#### Activity:
Output exactly the lines between the one holding "Acknowledgement" and the last line of the data below, both of those lines included.
-- Data shown follows --
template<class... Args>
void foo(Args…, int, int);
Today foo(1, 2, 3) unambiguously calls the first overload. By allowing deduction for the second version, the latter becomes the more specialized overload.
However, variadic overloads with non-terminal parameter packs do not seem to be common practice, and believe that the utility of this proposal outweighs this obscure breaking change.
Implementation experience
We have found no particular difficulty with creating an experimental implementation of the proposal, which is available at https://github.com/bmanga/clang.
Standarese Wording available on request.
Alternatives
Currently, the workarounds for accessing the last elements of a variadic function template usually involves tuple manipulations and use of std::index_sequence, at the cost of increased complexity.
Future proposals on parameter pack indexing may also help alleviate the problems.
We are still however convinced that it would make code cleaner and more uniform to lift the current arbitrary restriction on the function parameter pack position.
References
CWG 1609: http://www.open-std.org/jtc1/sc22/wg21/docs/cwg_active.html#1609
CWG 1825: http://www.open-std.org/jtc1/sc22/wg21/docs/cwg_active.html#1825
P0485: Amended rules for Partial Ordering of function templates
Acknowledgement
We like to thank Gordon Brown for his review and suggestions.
-- Data shown concluded --
#### Completed task:
Acknowledgement
We like to thank Gordon Brown for his review and suggestions.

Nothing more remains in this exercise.